▸ **Texte d'étude**
Théologie & géométrie
La Fête de la science s'est déroulée pour sa 28ème édition du 5 au 13 octobre 2019 : plus de 6 000 événements organisés à Paris pour percer les mystères de la science. L’occasion de revenir sur une analogie faite par le pape François, chimiste de formation, entre théologie et polyèdre.
Le pape François parle de géométrie
Lors de ses discours, le pape François, chimiste de formation, nous donne à goûter à un vocabulaire relevant des sciences notamment lorsqu’il emploie le mot de polyèdre. À Vérone, le 21 novembre 2013, lors d’un message vidéo commentant le thème d’un colloque sur la doctrine sociale de l’Église, le pape François vient à comparer l’humanité à un polyèdre :
« Il me plaît d’imaginer l’humanité comme un polyèdre, dans lequel les formes multiples, s’exprimant, constituent les éléments qui composent, dans la pluralité, l’unique famille humaine. C’est cela, la vraie globalisation ! »
Au numéro 236 de son exhortation apostolique, Evangelii Gaudium, le pape François reprend le terme de polyèdre comme modèle pour exprimer une nouvelle fois la pluralité des peuples que compose l’unique famille humaine. Le 21 juin 2019, en visite à Naples à l’occasion de la conférence dont le thème est « la théologie après Veritatis Gaudium dans le contexte méditerranéen », le Souverain Pontife s’exprime sur le travail théologique en disant :
« Je rêve de facultés théologiques où l’on vit la convivialité des différences, où l’on pratique une théologie du dialogue et de l’accueil, où l’on expérimente le modèle du polyèdre du savoir théologique, au lieu d’une sphère statique et désincarnée. »
Dans ce dernier cadre, le polyèdre devient le parangon du travail théologique. Le pape François propose ainsi un nouveau paradigme pour la théologie qui nous invite à poser la question suivante : qu’est-ce qu’un polyèdre ?
Qu’est-ce qu’un polyèdre ?
D’un point de vue étymologique, le mot polyèdre signifie à plusieurs faces. Il s’agit d’une forme géométrique à trois dimensions dont toutes les faces sont des polygones. Par exemple, le cube est un polyèdre. Connus depuis l’Antiquité, les polyèdres ont joué un rôle important aussi bien en philosophie que dans le développement des mathématiques et les interrogations, qu’ils ont suscité, ont tissé des liens avec différents domaines scientifiques. Dans la connaissance et l’analyse des propriétés des figures géométriques, Pythagore et son école (entre 590 et 550 av. J.-C.) jouent un rôle pionner. Ses disciples lui attribuent la découverte des cinq solides parfaits, cinq polyèdres : le tétraèdre, l’octaèdre, le cube, l’icosaèdre et le dodécaèdre. Les faces de ces polyèdres sont des polygones réguliers identiques. Par exemple, le dodécaèdre est formé de douze pentagones.

▸ **Données fournies**
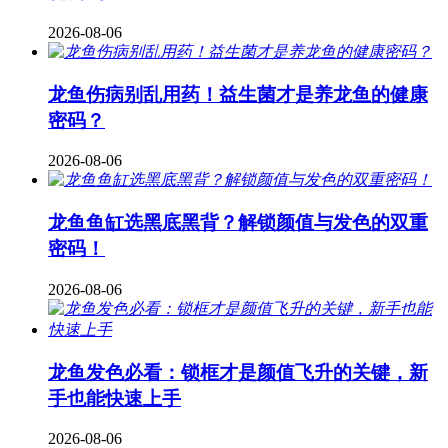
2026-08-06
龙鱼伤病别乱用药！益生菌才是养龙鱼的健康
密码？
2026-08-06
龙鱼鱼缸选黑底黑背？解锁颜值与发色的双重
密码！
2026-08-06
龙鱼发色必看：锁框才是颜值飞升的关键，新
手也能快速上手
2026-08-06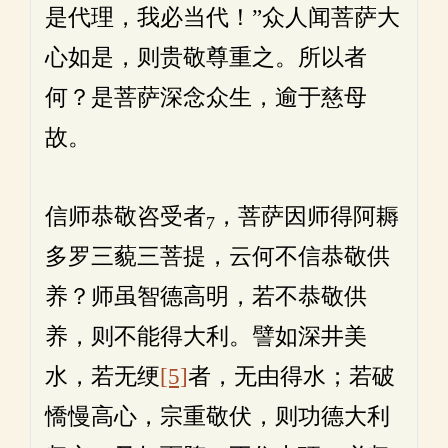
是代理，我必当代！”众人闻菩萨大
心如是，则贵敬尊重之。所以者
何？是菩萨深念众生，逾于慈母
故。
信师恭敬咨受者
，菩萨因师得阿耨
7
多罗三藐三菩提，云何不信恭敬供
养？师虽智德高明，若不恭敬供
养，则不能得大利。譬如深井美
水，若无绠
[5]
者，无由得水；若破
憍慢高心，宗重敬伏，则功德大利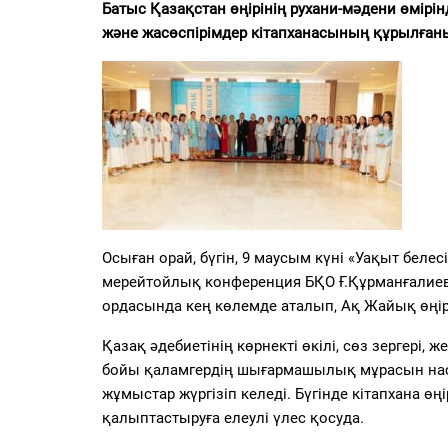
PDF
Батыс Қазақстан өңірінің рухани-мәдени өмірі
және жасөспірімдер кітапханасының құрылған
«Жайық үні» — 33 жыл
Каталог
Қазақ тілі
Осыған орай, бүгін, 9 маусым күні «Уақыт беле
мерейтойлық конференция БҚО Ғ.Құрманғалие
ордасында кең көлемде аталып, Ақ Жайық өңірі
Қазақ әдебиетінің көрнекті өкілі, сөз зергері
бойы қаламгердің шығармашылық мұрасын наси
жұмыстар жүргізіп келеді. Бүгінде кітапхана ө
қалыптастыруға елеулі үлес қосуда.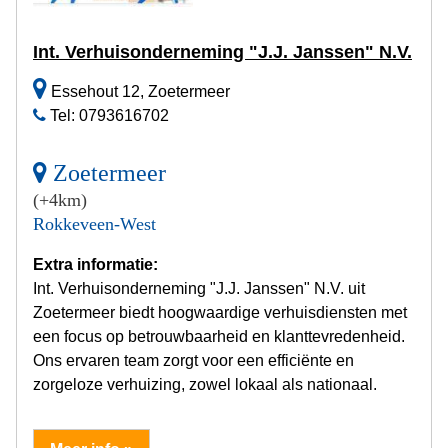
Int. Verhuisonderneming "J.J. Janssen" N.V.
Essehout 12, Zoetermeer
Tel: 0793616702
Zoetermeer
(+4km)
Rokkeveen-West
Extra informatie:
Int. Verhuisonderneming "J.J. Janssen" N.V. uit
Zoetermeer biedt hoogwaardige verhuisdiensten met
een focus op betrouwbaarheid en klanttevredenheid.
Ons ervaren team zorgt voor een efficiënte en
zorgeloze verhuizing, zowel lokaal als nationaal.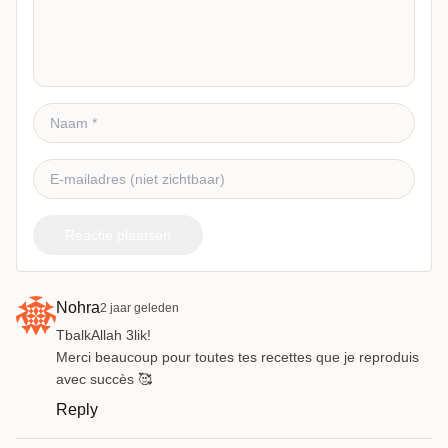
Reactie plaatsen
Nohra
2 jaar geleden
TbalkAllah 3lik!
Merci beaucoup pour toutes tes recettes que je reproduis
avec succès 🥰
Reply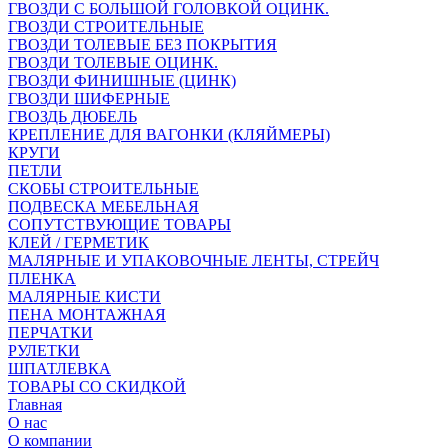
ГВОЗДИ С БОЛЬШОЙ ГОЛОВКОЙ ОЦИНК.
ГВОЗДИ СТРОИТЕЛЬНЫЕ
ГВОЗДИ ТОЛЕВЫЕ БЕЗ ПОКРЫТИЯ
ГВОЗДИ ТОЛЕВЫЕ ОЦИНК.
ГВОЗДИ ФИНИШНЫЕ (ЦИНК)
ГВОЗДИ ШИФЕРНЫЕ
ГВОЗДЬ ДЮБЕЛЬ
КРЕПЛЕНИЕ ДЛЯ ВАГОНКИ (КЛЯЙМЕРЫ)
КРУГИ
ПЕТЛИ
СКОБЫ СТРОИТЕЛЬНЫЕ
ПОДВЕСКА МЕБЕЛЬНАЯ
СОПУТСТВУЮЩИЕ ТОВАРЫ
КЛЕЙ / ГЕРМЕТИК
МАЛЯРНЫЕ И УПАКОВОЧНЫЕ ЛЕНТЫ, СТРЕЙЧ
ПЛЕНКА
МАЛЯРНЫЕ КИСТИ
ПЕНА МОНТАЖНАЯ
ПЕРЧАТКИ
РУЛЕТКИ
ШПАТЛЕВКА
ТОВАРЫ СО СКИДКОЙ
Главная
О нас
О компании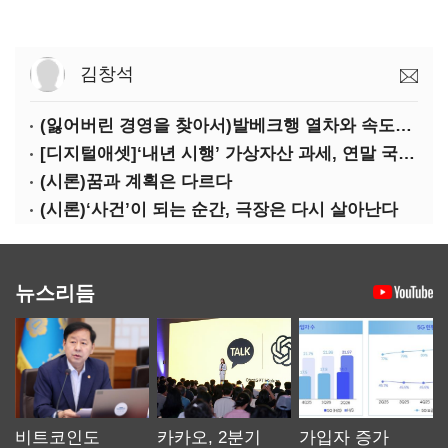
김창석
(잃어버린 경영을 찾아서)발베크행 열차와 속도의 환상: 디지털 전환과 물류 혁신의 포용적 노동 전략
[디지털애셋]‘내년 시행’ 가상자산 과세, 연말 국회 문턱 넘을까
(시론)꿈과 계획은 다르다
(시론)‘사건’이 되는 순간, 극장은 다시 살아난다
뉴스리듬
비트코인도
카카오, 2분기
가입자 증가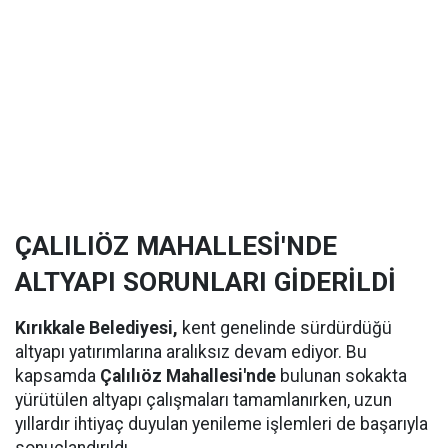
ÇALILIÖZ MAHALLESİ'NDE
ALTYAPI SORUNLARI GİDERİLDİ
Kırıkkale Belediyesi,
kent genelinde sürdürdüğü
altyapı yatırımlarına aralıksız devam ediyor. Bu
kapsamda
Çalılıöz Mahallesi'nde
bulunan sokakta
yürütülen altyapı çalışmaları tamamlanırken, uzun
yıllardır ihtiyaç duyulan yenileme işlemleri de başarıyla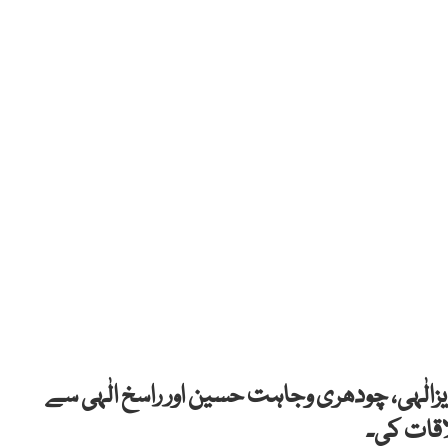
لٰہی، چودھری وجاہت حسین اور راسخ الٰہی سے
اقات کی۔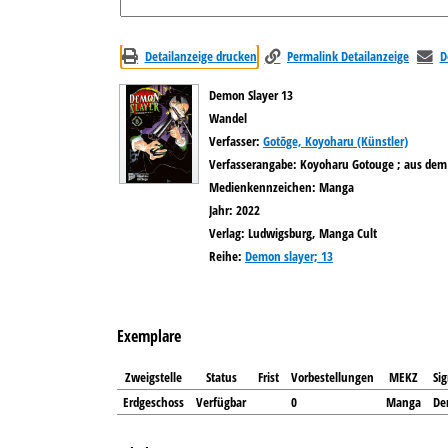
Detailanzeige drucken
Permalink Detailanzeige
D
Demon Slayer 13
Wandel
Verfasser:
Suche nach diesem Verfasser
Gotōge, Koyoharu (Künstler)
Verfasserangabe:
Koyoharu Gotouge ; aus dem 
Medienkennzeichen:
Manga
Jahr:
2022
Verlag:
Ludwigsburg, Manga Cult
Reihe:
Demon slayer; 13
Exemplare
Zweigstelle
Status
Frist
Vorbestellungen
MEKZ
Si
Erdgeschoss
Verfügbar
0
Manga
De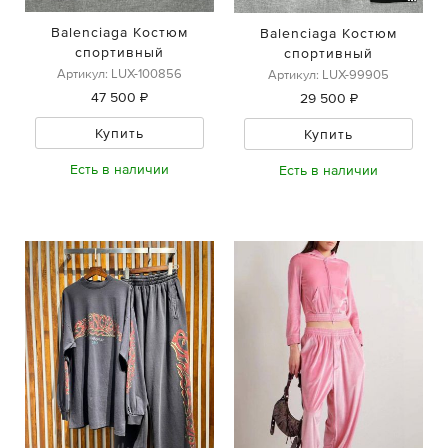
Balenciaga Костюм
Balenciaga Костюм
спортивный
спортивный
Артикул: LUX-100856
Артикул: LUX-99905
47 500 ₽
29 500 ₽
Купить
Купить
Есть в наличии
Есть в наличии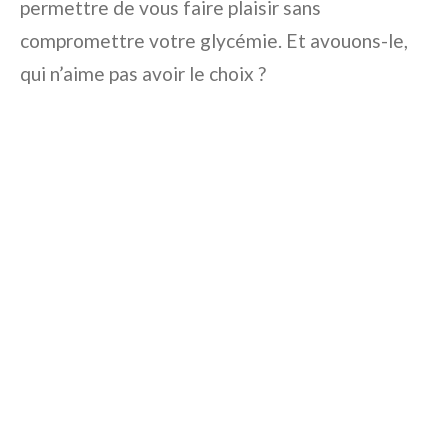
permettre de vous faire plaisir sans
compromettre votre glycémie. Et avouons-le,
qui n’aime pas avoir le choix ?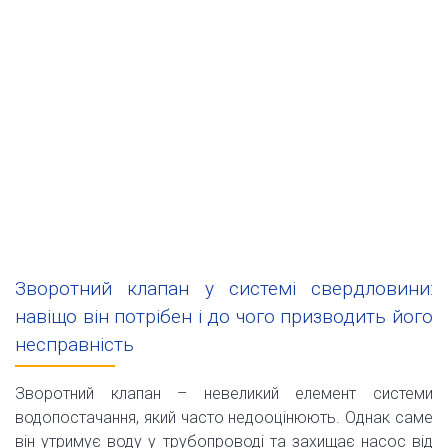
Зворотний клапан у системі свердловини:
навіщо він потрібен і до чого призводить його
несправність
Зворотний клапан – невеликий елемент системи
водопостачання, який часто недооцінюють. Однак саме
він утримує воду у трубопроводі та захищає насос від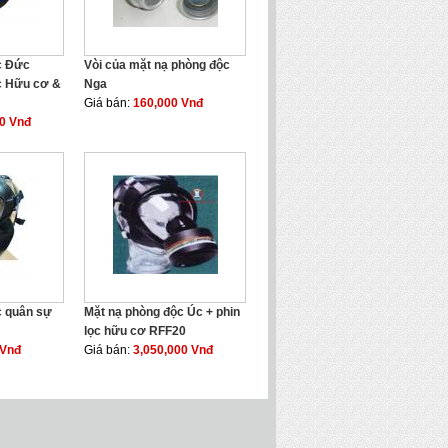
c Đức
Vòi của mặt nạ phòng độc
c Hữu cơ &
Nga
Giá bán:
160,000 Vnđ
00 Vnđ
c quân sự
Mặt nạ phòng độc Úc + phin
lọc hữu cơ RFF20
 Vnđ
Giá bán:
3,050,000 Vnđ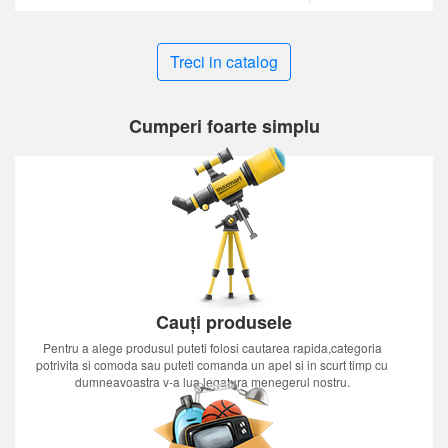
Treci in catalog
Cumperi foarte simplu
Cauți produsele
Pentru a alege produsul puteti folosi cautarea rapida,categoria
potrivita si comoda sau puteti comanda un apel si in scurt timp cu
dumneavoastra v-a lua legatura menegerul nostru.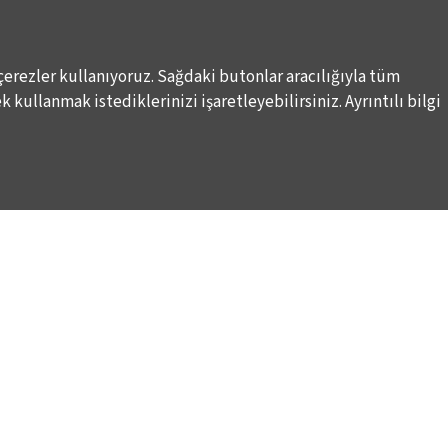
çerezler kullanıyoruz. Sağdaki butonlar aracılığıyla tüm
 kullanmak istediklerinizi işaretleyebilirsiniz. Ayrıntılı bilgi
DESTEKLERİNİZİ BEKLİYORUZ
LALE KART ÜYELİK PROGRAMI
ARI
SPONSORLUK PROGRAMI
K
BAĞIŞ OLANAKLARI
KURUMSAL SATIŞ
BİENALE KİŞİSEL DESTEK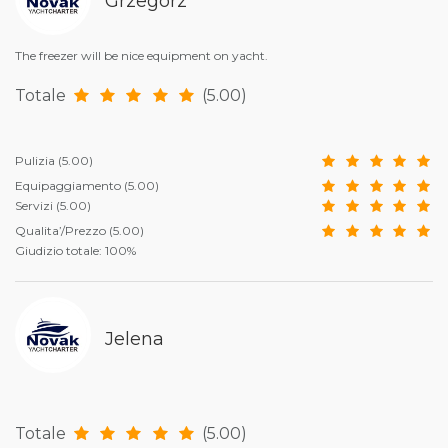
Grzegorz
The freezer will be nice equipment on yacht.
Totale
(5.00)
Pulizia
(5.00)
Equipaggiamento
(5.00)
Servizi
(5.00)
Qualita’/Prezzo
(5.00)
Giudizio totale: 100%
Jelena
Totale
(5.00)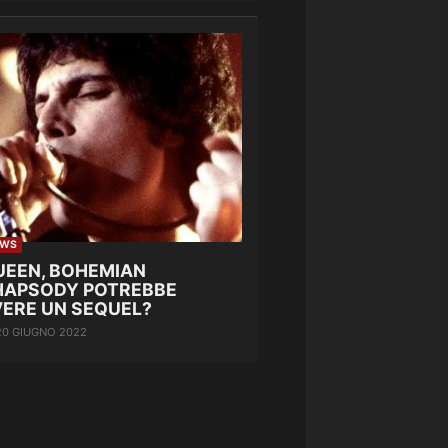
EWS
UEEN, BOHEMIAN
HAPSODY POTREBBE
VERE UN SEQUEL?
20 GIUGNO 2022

▸ **Activité 1**
D'après le texte sur la théologie et la géométrie, de combien de pentagones le dodécaèdre est-il formé ?
▸ **Activité 2**
Poursuivez la rédaction du texte sur la théologie et la géométrie à partir de sa dernière phrase.
La liste est un document indépendant du texte.

▸ **Corrigé 1**
De douze pentagones.

▸ **Corrigé 2**
Les géomètres contemporains de Pythagore parvinrent à montrer qu’à l’aide de trois polygones réguliers : le triangle, le carré et le pentagone, il est possible de bâtir cinq polyèdres réguliers : le tétraèdre, l’octaèdre, le cube, l’icosaèdre et le dodécaèdre. L’apport de Platon à l’histoire des polyèdres est central, au point que les cinq polyèdres réguliers sont appelés « solides ou polyèdres platoniciens ». La grande originalité de Platon consiste à caractériser le feu, l’air, la terre, l’eau et l’univers par des formes polyédriques.
L’histoire des polyèdres se poursuit par les travaux d’Archimède (297-212 av. J.-C.) qui découvre une nouvelle classe de polyèdres dont les faces sont des polygones réguliers, mais qui sont de nature différente, par exemple des triangles, des carrés et des pentagones. Treize polyèdres dits archimédiens sont obtenus à partir des cinq polyèdres platoniciens.
L’étude mathématique des polyèdres se prolonge encore aujourd’hui avec l’apparition de nouveaux polyèdres comme les zonoèdres, un nom qui, nous l’espérons, attisera votre curiosité. Deux remarques conclusives s’imposent. Tout d’abord, nous devons retenir qu’un polyèdre est un objet mathématique pouvant posséder de nombreuses faces construites à partir de polygones différents. La seconde remarque : ces objets sont présents sur notre planète et dans l’espace interstellaire. Par exemple, la baleine mange du plancton qui présente des formes polyédriques et dans l’espace interstellaire se promène le fullerène, un polyèdre. Le fullerène est une molécule de toute beauté composée de douze pentagones et de vingt hexagones. Cette brève histoire des polyèdres nous conduit à poser la question suivante : en quoi le modèle du polyèdre renferme-t-il le savoir théologique ?
En quoi le modèle du polyèdre renferme-t-il le savoir théologique ?
En s’appuyant sur le modèle du polyèdre, le discours du Saint-Père à Naples, prononcé sur l’esplanade de la Faculté pontificale de théologie, dévoile les différentes faces de sa compréhension de la théologie. Elles impliquent une certaine manière de l’enseigner et de l’étudier. Le pape promeut une théologie de l’accueil et du dialogue :
« La théologie, […], est appelée à être une théologie de l’accueil et à développer un dialogue sincère avec les institutions sociales et civiles, avec les centres universitaires et de recherche, avec les responsables religieux et avec toutes les femmes et les hommes de bonne volonté, en vue de l’édification dans la paix d’une société inclusive et fraternelle et également de la sauvegarde de la création. »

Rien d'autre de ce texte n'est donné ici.